- GOAL OF THE EXERCISE: Every line of the material is to be returned verbatim. Pictures stay out.

- INPUT DATA:

········

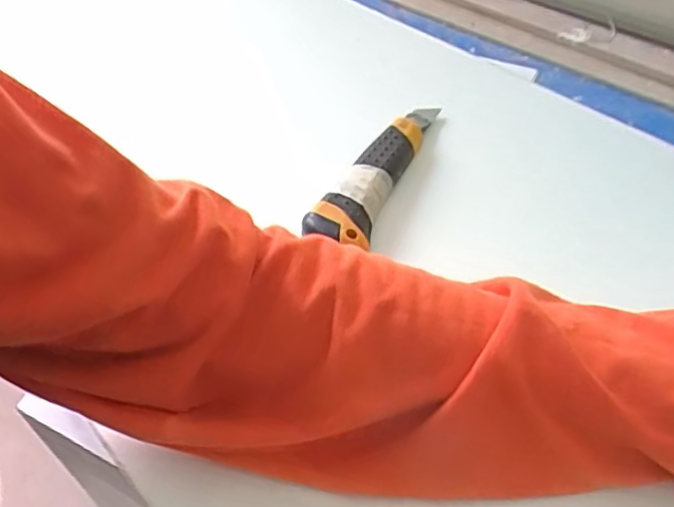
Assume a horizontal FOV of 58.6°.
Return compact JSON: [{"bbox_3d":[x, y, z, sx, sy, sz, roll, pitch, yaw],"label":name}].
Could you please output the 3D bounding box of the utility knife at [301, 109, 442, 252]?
[{"bbox_3d":[0.028,-0.055,0.378,0.034,0.018,0.148,20,50,20],"label":"utility knife"}]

········

- RESPONSE BOX:
Assume a horizontal FOV of 58.6°.
Return compact JSON: [{"bbox_3d":[x, y, z, sx, sy, sz, roll, pitch, yaw],"label":name}].
Could you please output the 3D bounding box of the utility knife at [301, 109, 442, 252]?
[{"bbox_3d":[0.028,-0.055,0.378,0.034,0.018,0.148,20,50,20],"label":"utility knife"}]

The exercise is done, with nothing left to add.